Furthermore, all the different incarnations of Vishnu appear as different forms of Lokesvara in Buddhism. For example, Makendanatha Lokesvara is the same as the Vedic Matsya, Badravaraha Lokesvara is Varaha, Hayagriva in Buddhism is the horse-necked one as similarly described in the Vedic literature, and so on. And the different forms of Lakshmi, Vishnu’s spouse as the Goddess of Fortune, appear as the different forms of Tara in the forms of White Tara, the Green Tara, etc. Even the fearful forms of Lokesvara are simply the fearful aspects of Lord Vishnu, as in the case of the threatening image of Yamantaka, who is simply the form of the Lord as death personified. The name is simply taken from Yamaraja, the Vedic lord of death.

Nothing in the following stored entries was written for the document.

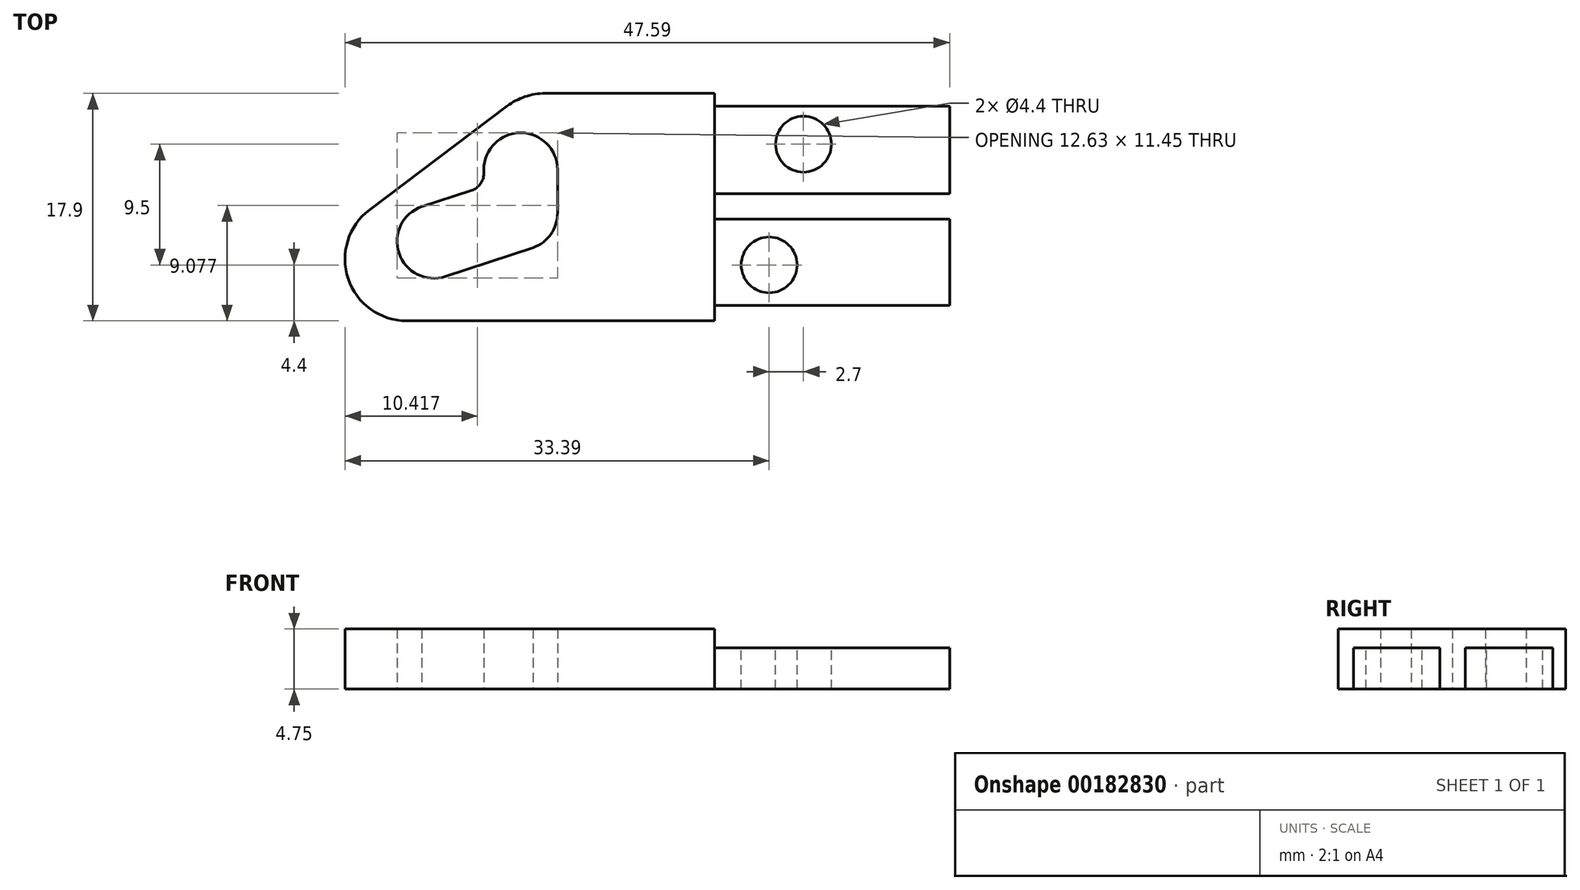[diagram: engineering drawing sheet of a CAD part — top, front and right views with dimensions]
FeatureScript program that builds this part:
annotation { "Feature Type Name" : "Feature", "Feature Type Description" : "" }
export const myFeature = defineFeature(function(context is Context, id is Id, definition is map)
    precondition{}
    {
        {
            var Q0;
            Q0=qCreatedBy(makeId("Top.planeOp"),FACE);
            var sketch = newSketch(context, id + "F0", { "sketchPlane" : qUnion([Q0])});
            skLineSegment(sketch, "E0", {"start": v(-29.7, 19.73) * mm, "end": v(-14.7, 19.73) * mm});
            skLineSegment(sketch, "E1", {"start": v(-14.7, 19.73) * mm, "end": v(-14.7, 18.73) * mm});
            skLineSegment(sketch, "E2", {"start": v(-14.7, 18.73) * mm, "end": v(3.8, 18.73) * mm});
            skLineSegment(sketch, "E3", {"start": v(3.8, 18.73) * mm, "end": v(3.8, 11.83) * mm});
            skLineSegment(sketch, "E4", {"start": v(3.8, 11.83) * mm, "end": v(-14.7, 11.83) * mm});
            skLineSegment(sketch, "E5", {"start": v(-14.7, 11.83) * mm, "end": v(-14.7, 9.83) * mm});
            skLineSegment(sketch, "E6", {"start": v(-14.7, 9.83) * mm, "end": v(3.8, 9.83) * mm});
            skLineSegment(sketch, "E7", {"start": v(3.8, 9.83) * mm, "end": v(3.8, 3.03) * mm});
            skLineSegment(sketch, "E8", {"start": v(3.8, 3.03) * mm, "end": v(-14.7, 3.03) * mm});
            skLineSegment(sketch, "E9", {"start": v(-14.7, 3.03) * mm, "end": v(-14.7, 1.83) * mm});
            skLineSegment(sketch, "E10", {"start": v(-14.7, 1.83) * mm, "end": v(-38.94, 1.83) * mm});
            skLineSegment(sketch, "E11", {"start": v(-43.8, 9.1) * mm, "end": v(-43.8, 1.83) * mm});
            skLineSegment(sketch, "E12", {"start": v(-29.7, 19.73) * mm, "end": v(-41.86, 10.56) * mm});
            skArc(sketch, "E13", {"start": v(-41.86, 10.56) * mm, "mid": v(-43.54, 5.14) * mm, "end": v(-38.94, 1.83) * mm});
            skLineSegment(sketch, "E14.0", {"start": v(-43.75, 9.1) * mm, "end": v(-43.75, 1.83) * mm});
            skLineSegment(sketch, "E15.0", {"start": v(-37.74, 10.82) * mm, "end": v(-33.83, 12.09) * mm});
            skLineSegment(sketch, "E16.0", {"start": v(-35.89, 5.32) * mm, "end": v(-29, 7.58) * mm});
            skLineSegment(sketch, "E17.0", {"start": v(-27.06, 13.73) * mm, "end": v(-27.06, 10.33) * mm});
            skArc(sketch, "E18", {"start": v(-27.06, 10.33) * mm, "mid": v(-27.59, 8.64) * mm, "end": v(-29, 7.58) * mm});
            skArc(sketch, "E19", {"start": v(-33.83, 12.09) * mm, "mid": v(-33.13, 12.6) * mm, "end": v(-32.86, 13.41) * mm});
            skArc(sketch, "E20", {"start": v(-27.06, 13.73) * mm, "mid": v(-29.96, 16.63) * mm, "end": v(-32.86, 13.73) * mm});
            skArc(sketch, "E21", {"start": v(-37.74, 10.82) * mm, "mid": v(-39.54, 7.15) * mm, "end": v(-35.89, 5.32) * mm});
            skLineSegment(sketch, "E22", {"start": v(-32.86, 13.73) * mm, "end": v(-32.86, 13.41) * mm});
            skLineSegment(sketch, "E23", {"start": v(-14.7, 18.73) * mm, "end": v(-14.7, 11.83) * mm});
            skLineSegment(sketch, "E24", {"start": v(-14.7, 9.83) * mm, "end": v(-14.7, 3.03) * mm});
            skLineSegment(sketch, "E25.top", {"start": v(-14.7, 11.83) * mm, "end": v(3.8, 11.83) * mm});
            skLineSegment(sketch, "E26.top", {"start": v(-14.7, 3.03) * mm, "end": v(3.8, 3.03) * mm});
            skSolve(sketch);
        }
        {
            var Q0;
            Q0 = qSketchRegion(id + "F0", true);
            extrude(context, id + "F1", {"entities" : qUnion([Q0]), "depth" : 3.25 * mm});
        }
        {
            var Q0;
            Q0=makeQuery(id+"F1.opExtrude","CAP_FACE",FACE,{"disambiguationData":[OSD([sQuery(id+"F0.wireOp",EDGE,"E0"),sQuery(id+"F0.wireOp",EDGE,"E1"),sQuery(id+"F0.wireOp",EDGE,"E5"),sQuery(id+"F0.wireOp",EDGE,"E9"),sQuery(id+"F0.wireOp",EDGE,"E10"),sQuery(id+"F0.wireOp",EDGE,"E12"),sQuery(id+"F0.wireOp",EDGE,"E13"),sQuery(id+"F0.wireOp",EDGE,"E15.0"),sQuery(id+"F0.wireOp",EDGE,"E16.0"),sQuery(id+"F0.wireOp",EDGE,"E17.0"),sQuery(id+"F0.wireOp",EDGE,"E18"),sQuery(id+"F0.wireOp",EDGE,"E19"),sQuery(id+"F0.wireOp",EDGE,"E20"),sQuery(id+"F0.wireOp",EDGE,"E21"),sQuery(id+"F0.wireOp",EDGE,"E22"),sQuery(id+"F0.wireOp",EDGE,"Ak0rlIlP-qByR-QbEt-2pl7-ouNjJ3vkTCh7"),sQuery(id+"F0.wireOp",EDGE,"E2"),sQuery(id+"F0.wireOp",EDGE,"E25.top"),sQuery(id+"F0.wireOp",EDGE,"E3"),sQuery(id+"F0.wireOp",EDGE,"E6"),sQuery(id+"F0.wireOp",EDGE,"E26.top"),sQuery(id+"F0.wireOp",EDGE,"E7")])],"isStart":false});
            var sketch = newSketch(context, id + "F2", { "sketchPlane" : qUnion([Q0])});
            skLineSegment(sketch, "E27", {"start": v(-14.7, 19.73) * mm, "end": v(-14.7, 1.83) * mm});
            skSolve(sketch);
        }
        {
            var Q0;
            Q0 = qSketchRegion(id + "F2", true);
            var Q1;
            {var subQ2=makeQuery(id+"F1.opExtrude","CAP_EDGE",EDGE,{"disambiguationData":[OSD([sQuery(id+"F0.wireOp",EDGE,"E0")])],"isStart":false});Q1=makeQuery(id+"F2.imprint","IMPRINT",FACE,{"disambiguationData":[TD([[makeQuery(id+"F2.imprint","IMPRINT",EDGE,{"derivedFrom":subQ2}),-1.0]])]});}
            extrude(context, id + "F3", {"entities" : qUnion([Q0, Q1]), "operationType" : NewBodyOperationType.ADD, "depth" : 1.5 * mm});
        }
        {
            var Q0;
            {var subQ0=sQuery(id+"F0.wireOp",EDGE,"E12");var subQ1=sQuery(id+"F0.wireOp",EDGE,"E0");Q0=makeQuery(id+"F3.boolean.opBoolean","MERGE",EDGE,{"derivedFrom":[makeQuery(id+"F1.opExtrude","SWEPT_EDGE",EDGE,{"disambiguationData":[OSD([subQ1,subQ0])]}),makeQuery(id+"F3.opExtrude","SWEPT_EDGE",EDGE,{"disambiguationData":[OSD([subQ1,subQ0])]})]});}
            fillet(context, id + "F4", {"entities" : qUnion([Q0]), "radius" : 5 * mm, "tangentPropagation" : true, "allowEdgeOverflow" : false});
        }
        {
            var Q0;
            {var subQ0=sQuery(id+"F0.wireOp",EDGE,"E9");var subQ1=sQuery(id+"F0.wireOp",EDGE,"E5");var subQ2=sQuery(id+"F0.wireOp",EDGE,"E2");var subQ3=sQuery(id+"F0.wireOp",EDGE,"E1");var subQ4=sQuery(id+"F0.wireOp",EDGE,"E25.top");var subQ5=sQuery(id+"F0.wireOp",EDGE,"E3");Q0=makeQuery(id+"F3.boolean.opBoolean","SPLIT",FACE,{"disambiguationData":[TD([makeQuery(id+"F1.opExtrude","SWEPT_FACE",FACE,{"disambiguationData":[OSD([subQ2])]})])],"derivedFrom":makeQuery(id+"F1.opExtrude","CAP_FACE",FACE,{"disambiguationData":[OSD([sQuery(id+"F0.wireOp",EDGE,"E0"),subQ3,subQ1,subQ0,sQuery(id+"F0.wireOp",EDGE,"E10"),sQuery(id+"F0.wireOp",EDGE,"E12"),sQuery(id+"F0.wireOp",EDGE,"E13"),sQuery(id+"F0.wireOp",EDGE,"E15.0"),sQuery(id+"F0.wireOp",EDGE,"E16.0"),sQuery(id+"F0.wireOp",EDGE,"E17.0"),sQuery(id+"F0.wireOp",EDGE,"E18"),sQuery(id+"F0.wireOp",EDGE,"E19"),sQuery(id+"F0.wireOp",EDGE,"E20"),sQuery(id+"F0.wireOp",EDGE,"E21"),sQuery(id+"F0.wireOp",EDGE,"E22"),sQuery(id+"F0.wireOp",EDGE,"Ak0rlIlP-qByR-QbEt-2pl7-ouNjJ3vkTCh7"),subQ2,subQ4,subQ5,sQuery(id+"F0.wireOp",EDGE,"E6"),sQuery(id+"F0.wireOp",EDGE,"E26.top"),sQuery(id+"F0.wireOp",EDGE,"E7")])],"isStart":false})});}
            var sketch = newSketch(context, id + "F5", { "sketchPlane" : qUnion([Q0])});
            skLineSegment(sketch, "E28", {"start": v(-14.7, 18.73) * mm, "end": v(-14.7, 11.83) * mm});
            skLineSegment(sketch, "E29.0", {"start": v(-7.7, 18.73) * mm, "end": v(-7.7, 15.73) * mm});
            skLineSegment(sketch, "E30", {"start": v(-7.7, 18.73) * mm, "end": v(3.8, 18.73) * mm});
            skLineSegment(sketch, "E31.0", {"start": v(-14.7, 15.73) * mm, "end": v(-7.7, 15.73) * mm});
            skPoint(sketch, "E32", {"position": v(-6.91, 21.93) * mm});
            skPoint(sketch, "E33", {"position": v(-7.7, 15.73) * mm});
            skSolve(sketch);
        }
        {
            var Q0;
            Q0=sQuery(id+"F5.wireOp",VERTEX,"E33");
            var Q1;
            Q1=makeQuery(id+"F1.opExtrude","SWEPT_BODY",BODY,{"disambiguationData":[OSD([sQuery(id+"F0.wireOp",EDGE,"E0"),sQuery(id+"F0.wireOp",EDGE,"E1"),sQuery(id+"F0.wireOp",EDGE,"E5"),sQuery(id+"F0.wireOp",EDGE,"E9"),sQuery(id+"F0.wireOp",EDGE,"E10"),sQuery(id+"F0.wireOp",EDGE,"E12"),sQuery(id+"F0.wireOp",EDGE,"E13"),sQuery(id+"F0.wireOp",EDGE,"E15.0"),sQuery(id+"F0.wireOp",EDGE,"E16.0"),sQuery(id+"F0.wireOp",EDGE,"E17.0"),sQuery(id+"F0.wireOp",EDGE,"E18"),sQuery(id+"F0.wireOp",EDGE,"E19"),sQuery(id+"F0.wireOp",EDGE,"E20"),sQuery(id+"F0.wireOp",EDGE,"E21"),sQuery(id+"F0.wireOp",EDGE,"E22"),sQuery(id+"F0.wireOp",EDGE,"Ak0rlIlP-qByR-QbEt-2pl7-ouNjJ3vkTCh7"),sQuery(id+"F0.wireOp",EDGE,"E2"),sQuery(id+"F0.wireOp",EDGE,"E25.top"),sQuery(id+"F0.wireOp",EDGE,"E3"),sQuery(id+"F0.wireOp",EDGE,"E6"),sQuery(id+"F0.wireOp",EDGE,"E26.top"),sQuery(id+"F0.wireOp",EDGE,"E7")])]});
            hole(context, id + "F6", {"style" : HoleStyle.SIMPLE, "endStyle" : HoleEndStyle.THROUGH, "holeDiameter" : 4.4 * mm, "startFromSketch" : true, "locations" : qUnion([Q0]), "scope" : qUnion([Q1]), "isTappedThrough" : true});
        }
        {
            var Q0;
            {var subQ0=sQuery(id+"F0.wireOp",EDGE,"E6");var subQ1=sQuery(id+"F0.wireOp",EDGE,"E9");var subQ2=sQuery(id+"F0.wireOp",EDGE,"E5");var subQ3=sQuery(id+"F0.wireOp",EDGE,"E1");var subQ4=sQuery(id+"F0.wireOp",EDGE,"E26.top");var subQ5=sQuery(id+"F0.wireOp",EDGE,"E7");Q0=makeQuery(id+"F3.boolean.opBoolean","SPLIT",FACE,{"disambiguationData":[TD([makeQuery(id+"F1.opExtrude","SWEPT_FACE",FACE,{"disambiguationData":[OSD([subQ0])]})])],"derivedFrom":makeQuery(id+"F1.opExtrude","CAP_FACE",FACE,{"disambiguationData":[OSD([sQuery(id+"F0.wireOp",EDGE,"E0"),subQ3,subQ2,subQ1,sQuery(id+"F0.wireOp",EDGE,"E10"),sQuery(id+"F0.wireOp",EDGE,"E12"),sQuery(id+"F0.wireOp",EDGE,"E13"),sQuery(id+"F0.wireOp",EDGE,"E15.0"),sQuery(id+"F0.wireOp",EDGE,"E16.0"),sQuery(id+"F0.wireOp",EDGE,"E17.0"),sQuery(id+"F0.wireOp",EDGE,"E18"),sQuery(id+"F0.wireOp",EDGE,"E19"),sQuery(id+"F0.wireOp",EDGE,"E20"),sQuery(id+"F0.wireOp",EDGE,"E21"),sQuery(id+"F0.wireOp",EDGE,"E22"),sQuery(id+"F0.wireOp",EDGE,"Ak0rlIlP-qByR-QbEt-2pl7-ouNjJ3vkTCh7"),sQuery(id+"F0.wireOp",EDGE,"E2"),sQuery(id+"F0.wireOp",EDGE,"E25.top"),sQuery(id+"F0.wireOp",EDGE,"E3"),subQ0,subQ4,subQ5])],"isStart":false})});}
            var sketch = newSketch(context, id + "F7", { "sketchPlane" : qUnion([Q0])});
            skLineSegment(sketch, "E34", {"start": v(-14.7, 9.83) * mm, "end": v(-14.7, 3.03) * mm});
            skLineSegment(sketch, "E35", {"start": v(-14.7, 3.03) * mm, "end": v(3.8, 3.03) * mm});
            skLineSegment(sketch, "E36.0", {"start": v(-10.4, 7.33) * mm, "end": v(3.8, 7.33) * mm});
            skLineSegment(sketch, "E36.1", {"start": v(-10.4, 9.83) * mm, "end": v(-10.4, 6.23) * mm});
            skLineSegment(sketch, "E37.0", {"start": v(-10.4, 6.23) * mm, "end": v(3.8, 6.23) * mm});
            skPoint(sketch, "E38", {"position": v(-10.4, 6.23) * mm});
            skSolve(sketch);
        }
        {
            var Q0;
            Q0=sQuery(id+"F7.wireOp",VERTEX,"E38");
            var Q1;
            Q1=makeQuery(id+"F1.opExtrude","SWEPT_BODY",BODY,{"disambiguationData":[OSD([sQuery(id+"F0.wireOp",EDGE,"E0"),sQuery(id+"F0.wireOp",EDGE,"E1"),sQuery(id+"F0.wireOp",EDGE,"E5"),sQuery(id+"F0.wireOp",EDGE,"E9"),sQuery(id+"F0.wireOp",EDGE,"E10"),sQuery(id+"F0.wireOp",EDGE,"E12"),sQuery(id+"F0.wireOp",EDGE,"E13"),sQuery(id+"F0.wireOp",EDGE,"E15.0"),sQuery(id+"F0.wireOp",EDGE,"E16.0"),sQuery(id+"F0.wireOp",EDGE,"E17.0"),sQuery(id+"F0.wireOp",EDGE,"E18"),sQuery(id+"F0.wireOp",EDGE,"E19"),sQuery(id+"F0.wireOp",EDGE,"E20"),sQuery(id+"F0.wireOp",EDGE,"E21"),sQuery(id+"F0.wireOp",EDGE,"E22"),sQuery(id+"F0.wireOp",EDGE,"Ak0rlIlP-qByR-QbEt-2pl7-ouNjJ3vkTCh7"),sQuery(id+"F0.wireOp",EDGE,"E2"),sQuery(id+"F0.wireOp",EDGE,"E25.top"),sQuery(id+"F0.wireOp",EDGE,"E3"),sQuery(id+"F0.wireOp",EDGE,"E6"),sQuery(id+"F0.wireOp",EDGE,"E26.top"),sQuery(id+"F0.wireOp",EDGE,"E7")])]});
            hole(context, id + "F8", {"style" : HoleStyle.SIMPLE, "endStyle" : HoleEndStyle.THROUGH, "holeDiameter" : 4.4 * mm, "startFromSketch" : true, "locations" : qUnion([Q0]), "scope" : qUnion([Q1]), "isTappedThrough" : true});
        }
    });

Many times you will also see Buddhist paintings depicting a threefold bending form of Bodhisattvas and Lokesvaras much the same way Krishna is depicted. This is because the Bodhisattvas were originally styled after paintings from India, which were prints of Krishna. Most images of Tara are also similar to paintings of Lakshmi in that one hand is held in benediction. And Vajrayogini, the Buddha in female aspect, is certainly styled after goddess Kali or Durga. Kuvera, the lord of wealth in the Vedic culture, is Kuvera Vaishravana in Buddhism. There are many other carry-overs from the Vedic tradition into Buddhism that can be recognized, such as the use of ghee lamps and kusha grass, and the offerings of barley and ghee in rituals that resemble Vedic ceremonies. In this way, we can see the many similarities and connections in Buddhism with Vedic culture, which is the origin of many of the concepts found within Buddhism.

Therefore, after the disappearance of Lord Buddha, the authority of the Vedas and Vedic culture was reinstated by such scholarly personalities as Shankaracarya, Ramanujacarya, Madhvacarya, Nimbarka, Baladeva Vidyabushana, Sri Caitanya Mahaprabhu, and others.